Covered retail employers must give 14 days' advance notice of an employee's work schedule and provide a written good-faith estimate of the work schedule at hire (and within 10 days of a current employee's request). An employee may decline any shift change made with less than 14 days' notice; if they consent, the consent must be in writing.
What is predictability pay in Los Angeles?
For each employer-initiated change made less than 14 days before the work period, the worker is owed one hour of pay at their regular rate for a change that does not reduce hours (a change in time, date, or location), and one-half their regular rate for each hour lost when the change reduces scheduled hours.
Which employers does the Los Angeles fair workweek law cover?
Applies to retail businesses with 300 or more employees worldwide, covering retail employees who are minimum-wage-eligible and work at least two hours per week in the unincorporated areas of Los Angeles County. (The City of Los Angeles has a separate retail Fair Work Week ordinance effective April 1, 2023, also keyed to 300+ employees globally.)
What are the penalties for violating the Los Angeles fair workweek law?
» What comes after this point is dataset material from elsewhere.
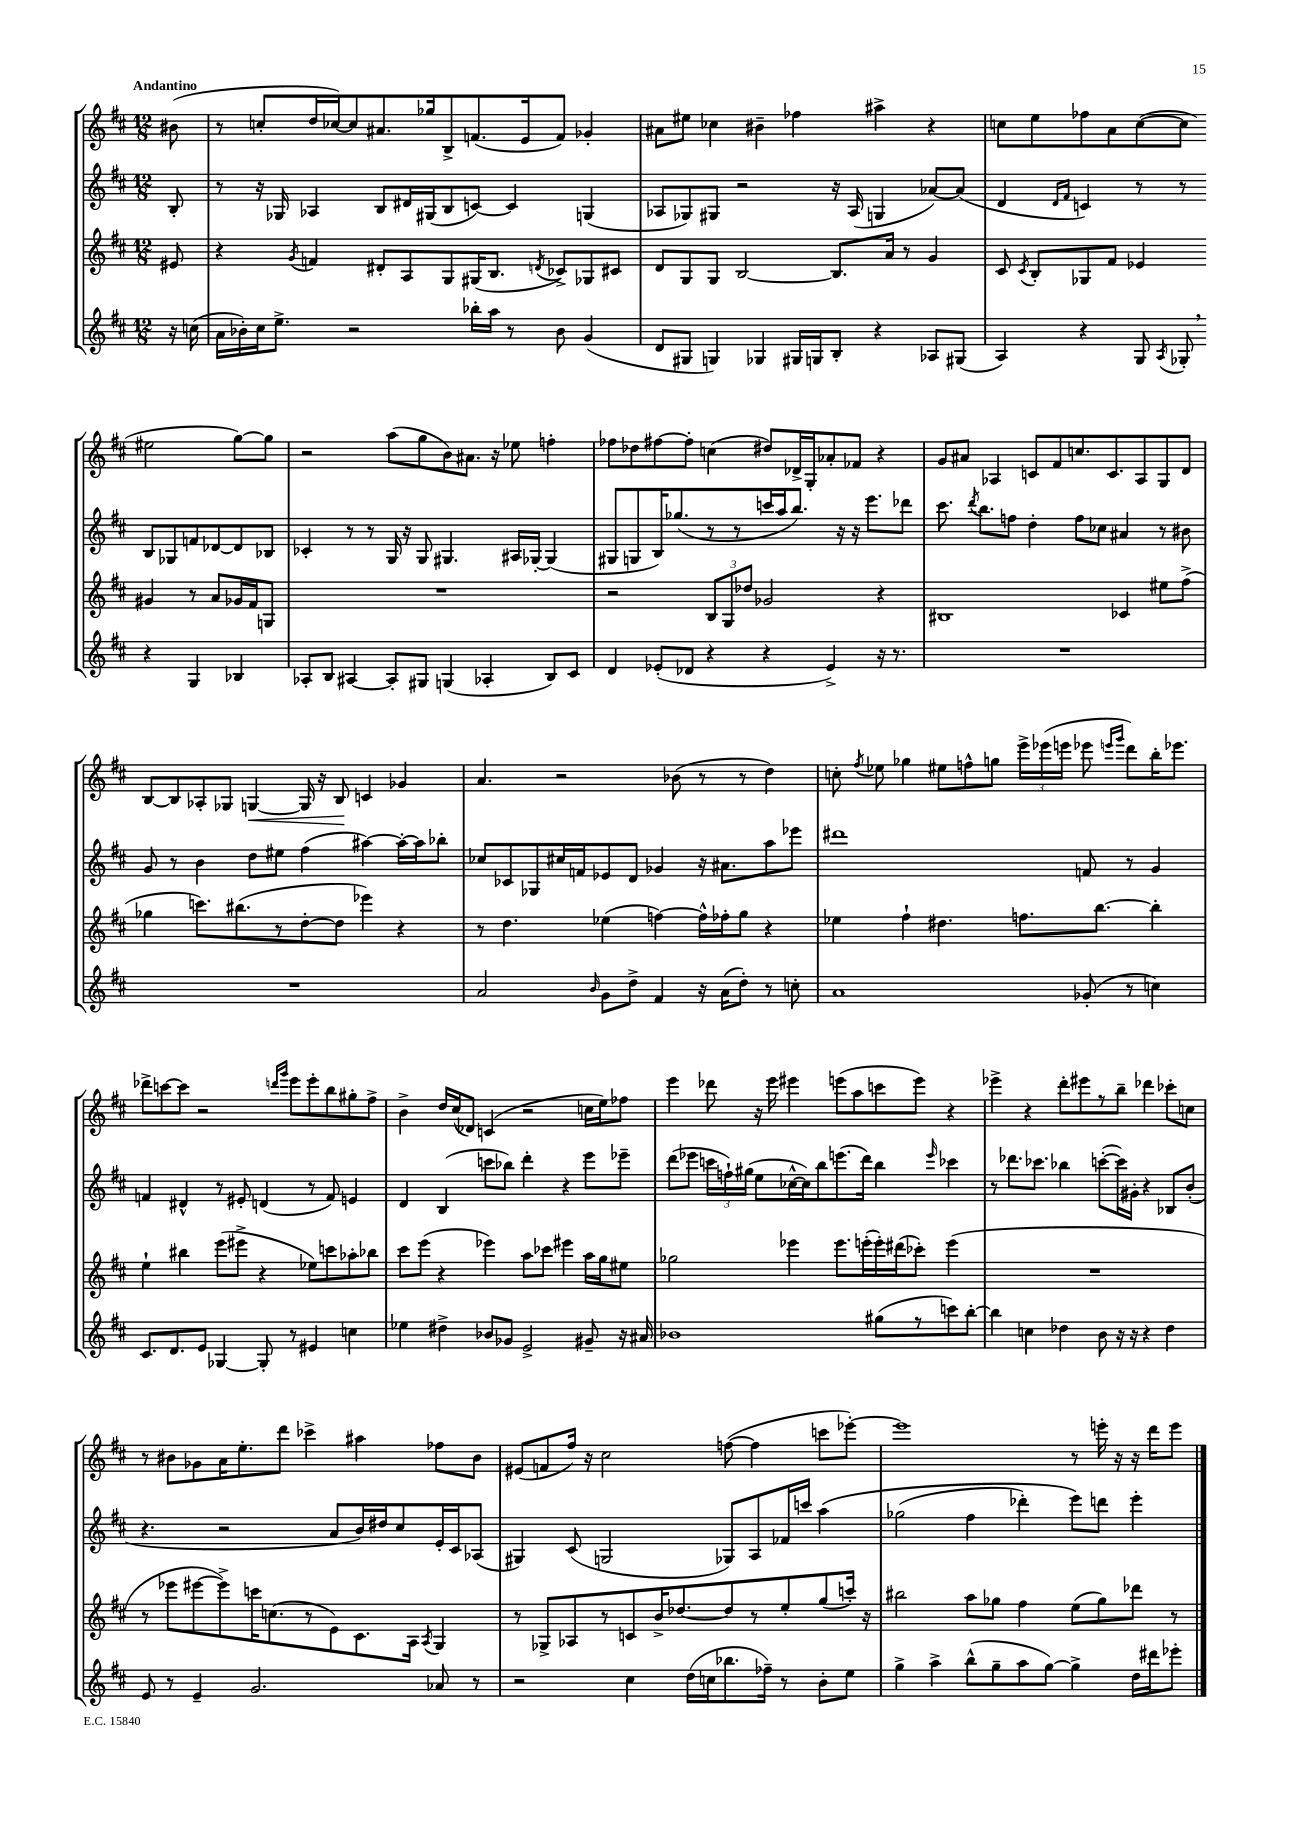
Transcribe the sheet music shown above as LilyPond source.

An employer that violates the ordinance may owe restitution and penalties to each affected employee, and may be liable to the County for a penalty of up to $50 per day that predictability pay is unlawfully withheld, plus additional administrative fines for other violations.
Sources
https://dcba.lacounty.gov/fairworkweek/
https://wagesla.lacity.gov/fair-work-week-information
https://www.govdocs.com/predictive-scheduling-laws-what-employers-need-to-know/
This page is cited public information, not legal or compliance advice. Whether the Los Angeles fair workweek law applies to you depends on your industry, headcount and locations, and the ordinance changes. Always confirm current obligations with the jurisdiction before posting schedules.